The power utility has sought this exemption from SECP in a letter titled “exemption from the applicability of International Financial Reporting Standards (IFRS- 9)” under section 225 of the Companies Act, 2017.

The letter jointly signed by CEO KE, Syed Moonis Abdulah Alvi and Chief Risk Officer & Company Secretary, Rizwan Pisnani, says that the power utility’s application is in relation to SRO. 1177(l)/2021 of September 13, 2021, wherein SECP notified that the requirements contained in IFRS 9 with respect to application of ECL method shall not be applicable in respect of Companies holding financial assets due from the Government of Pakistan (GoP) till June 30, 2022, owing to prevailing circular debt situation in the country provided such companies shall follow relevant requirements of IAS 39 in respect of above referred financial assets during the exemption period. However, the circular debt situation based on which SECP had relaxed requirements of IFRS 9, largely remained unchanged.

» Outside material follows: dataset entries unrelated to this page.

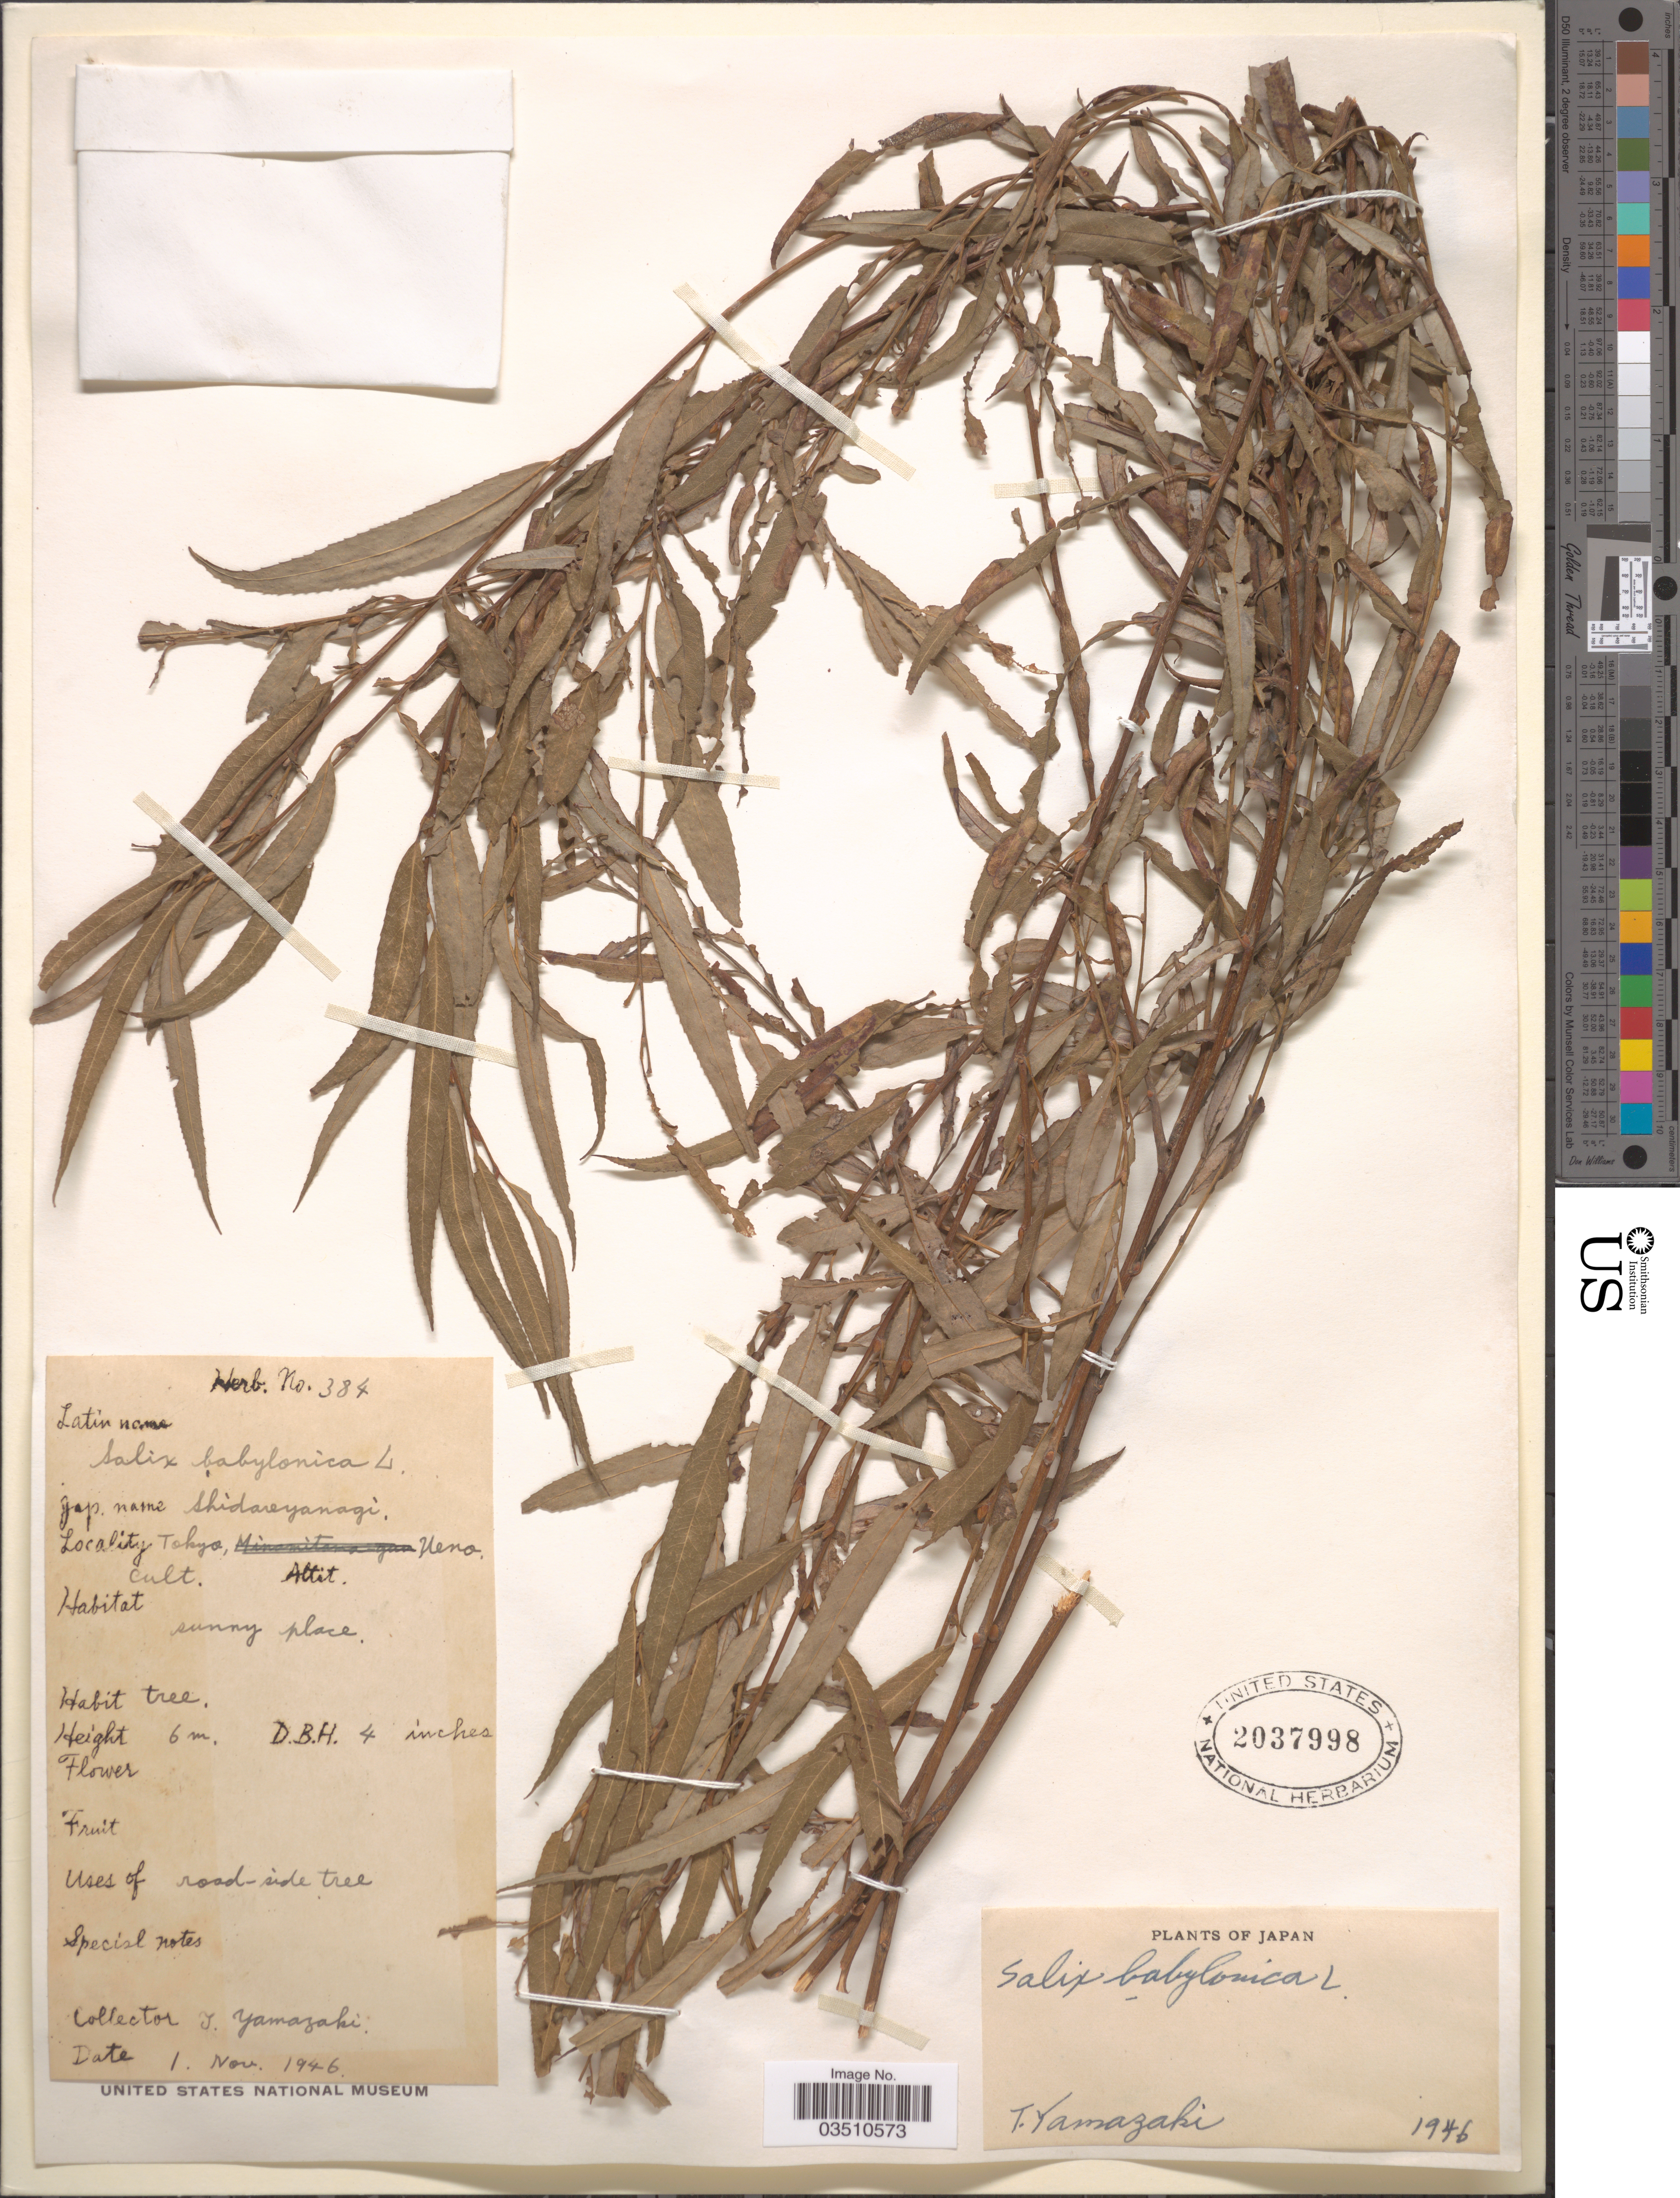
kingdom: Plantae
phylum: Tracheophyta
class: Magnoliopsida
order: Malpighiales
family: Salicaceae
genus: Salix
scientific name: Salix babylonica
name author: L.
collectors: T. Yamazaki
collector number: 384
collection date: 1946-11-01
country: Japan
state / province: Tokyo, Federal City of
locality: Ueno.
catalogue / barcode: US 2037998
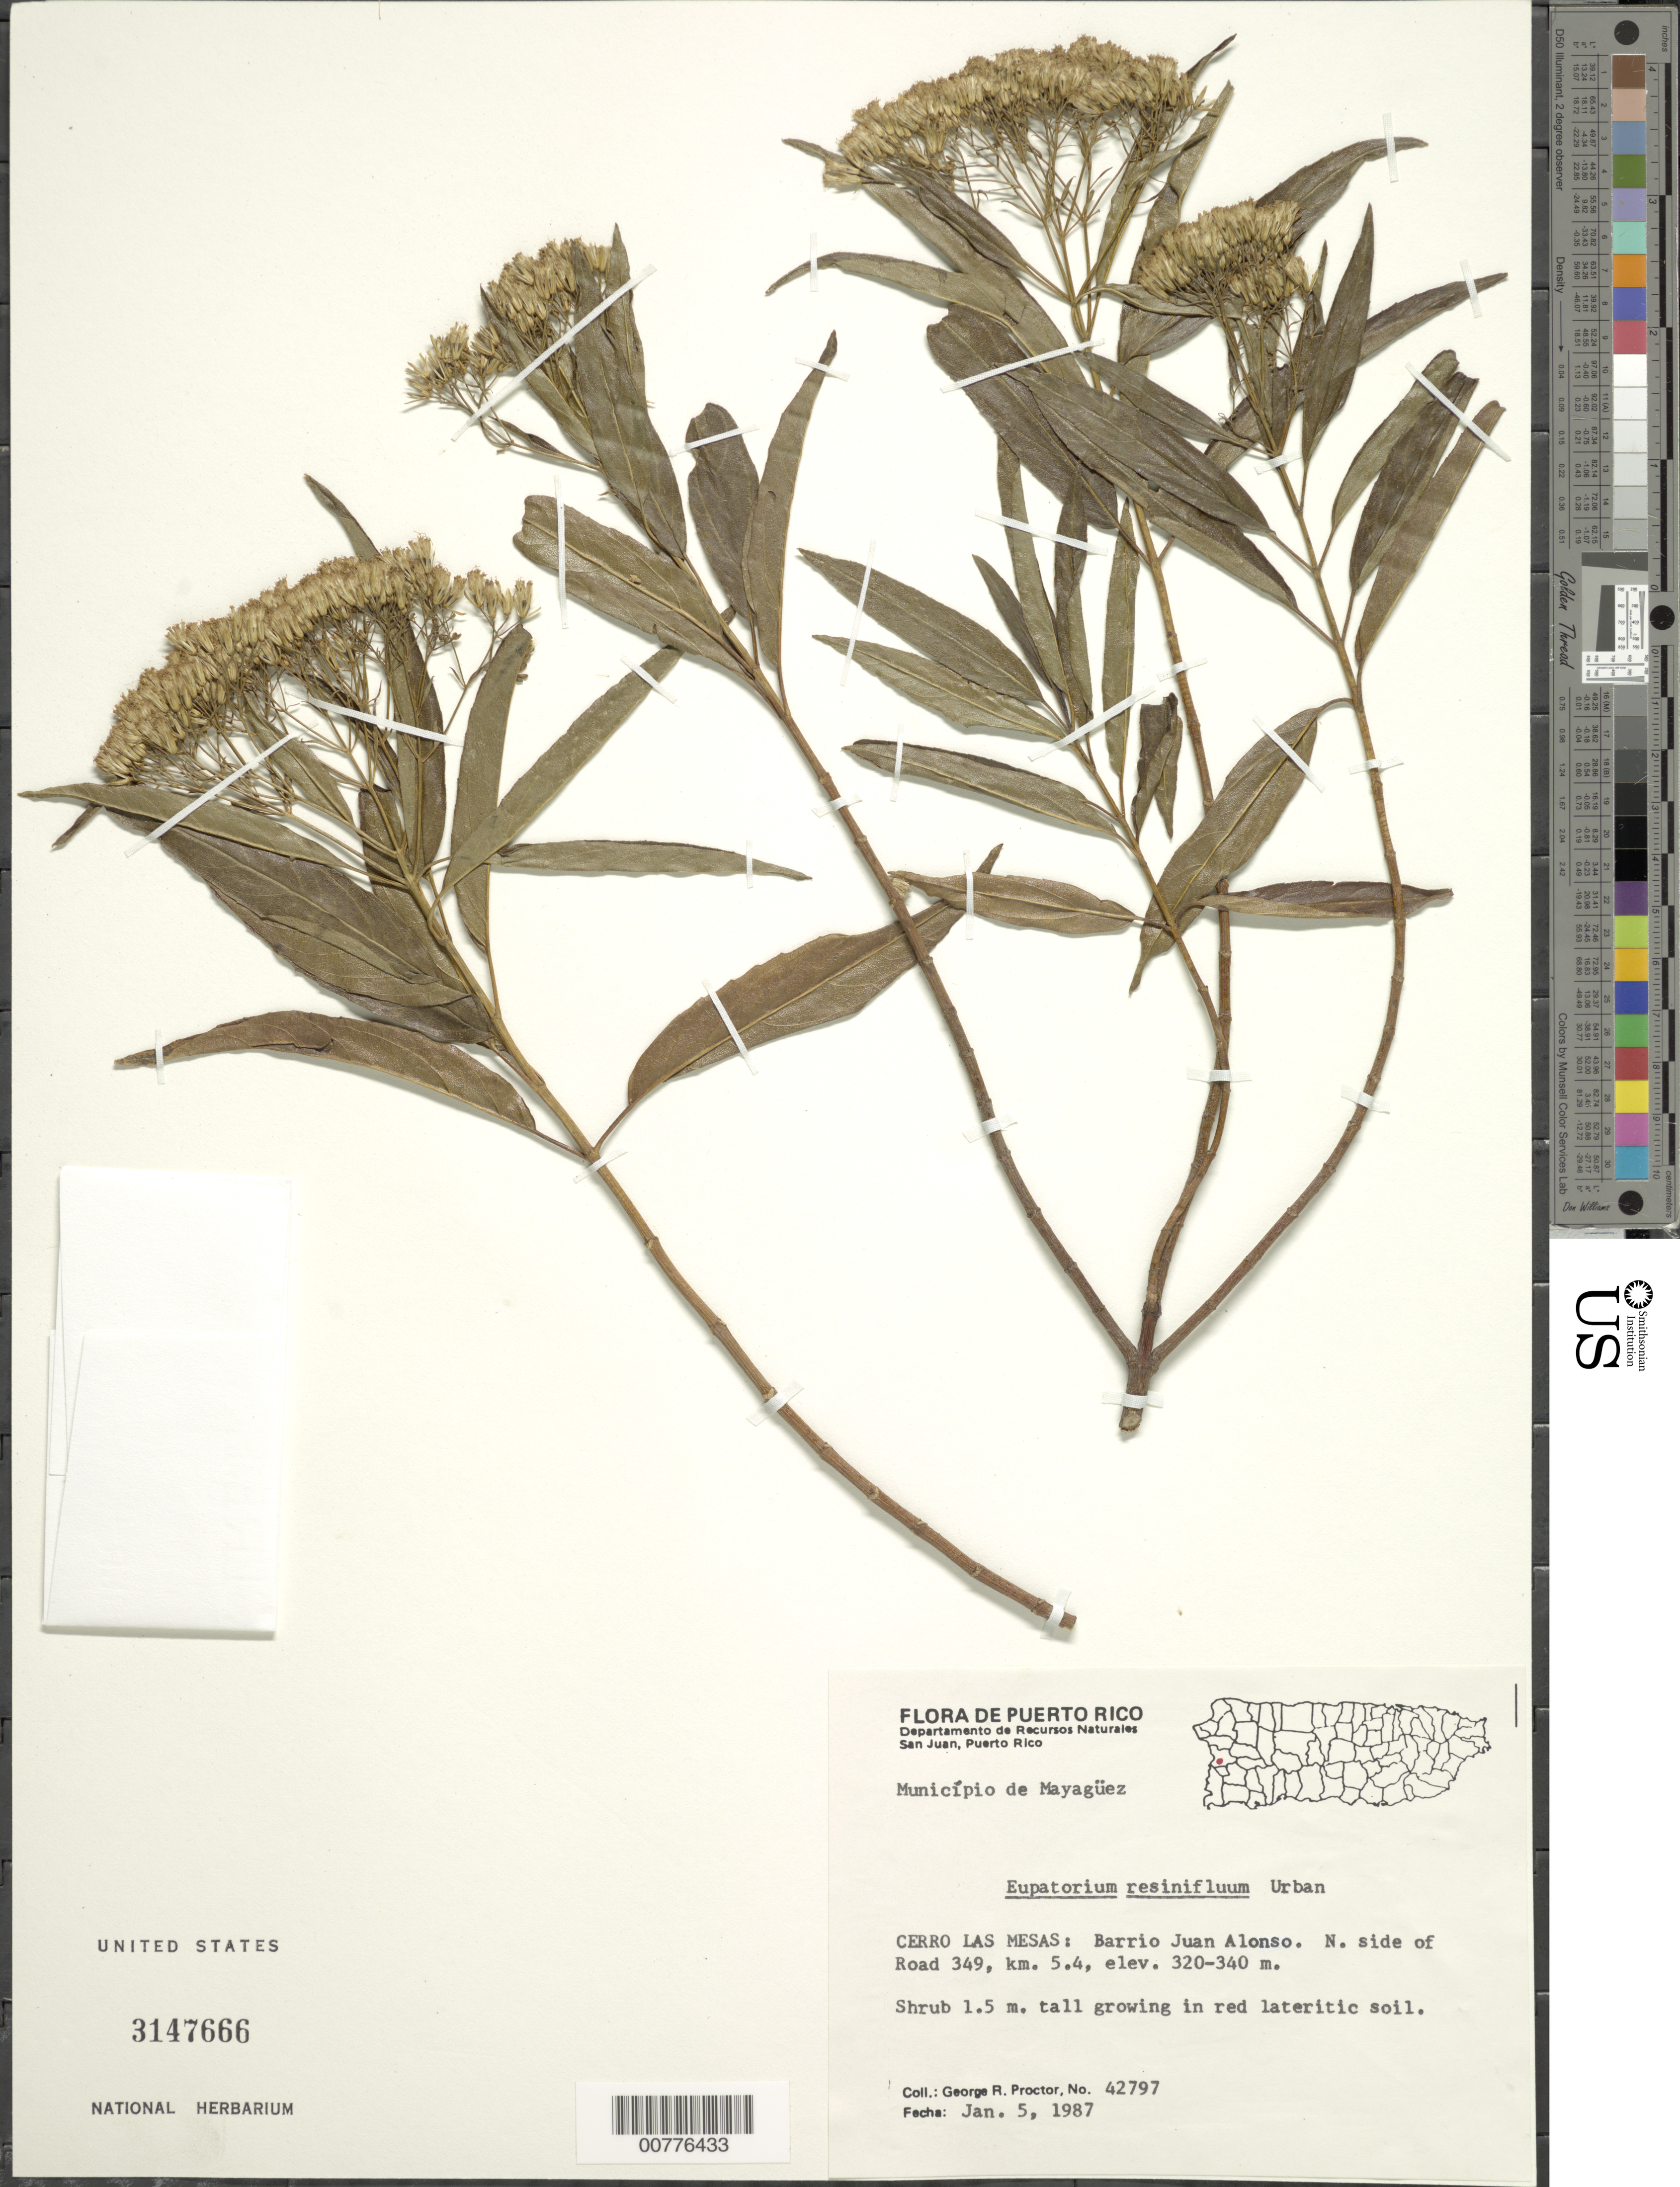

According to the KE, circular debt situation faced by KE is deteriorating with each passing year with the major contributors being delays in determination/ notification of Quarterly Tariff Adjustments and release of Tariff Differential Claims (TDC) despite rigorous efforts undertaken by KE for recovery of these long outstanding balances including regular engagement with the relevant government departments.

Draft of proposed AA: KE seeks time for filing definitive comments

The issue has been further aggravated by the fact that expensive RLNG has replaced the major portion of cheaper indigenous gas as source of fuel coupled with significant increase in fuel prices in the last quarter of financial year ended June 30, 2022.

As of June 30, 2022, KE’s receivable from GoP, Provincial Governments and GoP/ Provincial Government entities was Rs.413 billion on principal basis (including unbilled revenue, un-recovered cost and additional write-off included in last quarterly variation that is yet to be determined by NEPRA) with net receivables standing at Rs 72 billion. Though certain steps have been taken by the government to curb the circular debt menace, resolution of this chronic issue to a reasonable level is expected to take further time.

KE maintains that though Commission is already cognizant of the subject consequences which led them to issue exemption, the power utility re-emphasizes this point being the major industry concern. IFRS 9 requires building a model based on expected recoveries of the due amounts. In case of receivables stuck under circular debt, there is no past pattern, as well as, future visibility through which such recoveries can be forecast. Subjective assessments in this respect would result in unusual distortion in the ECL provisioning and its movement over the future periods.

KE maintains that had the amounts due from GoP and Provincial Governments and their departments/ entities been received timely, payments would have been correspondingly made to other suppliers, which is actually the reason for circular debt accumulation. Therefore, overdue payables to various suppliers are appearing in the balance sheets of power companies mainly due to the overdue tariff adjustment claims and energy dues held by the government and certain public sector companies.

In case of KE, the balance payable to GoP and Provincial Governments and their departments/ entities under circular debt has accumulated to Rs. 341 billion. Therefore, consideration of impairment loss under IFRS-9 on receivables from government in isolation does not depict the true substance of the overall situation as there is significant amount of linked payables, as well.

KE further notes that in the light of prevalent scenario, application of the requirements contained in IFRS-9 with respect to application of ECL will result in the following: (i) adverse impact on the capital markets of the country as a result of likely deterioration in results of the effected companies;(ii) adverse impacts on loan covenants with likely breach of certain loan conditions.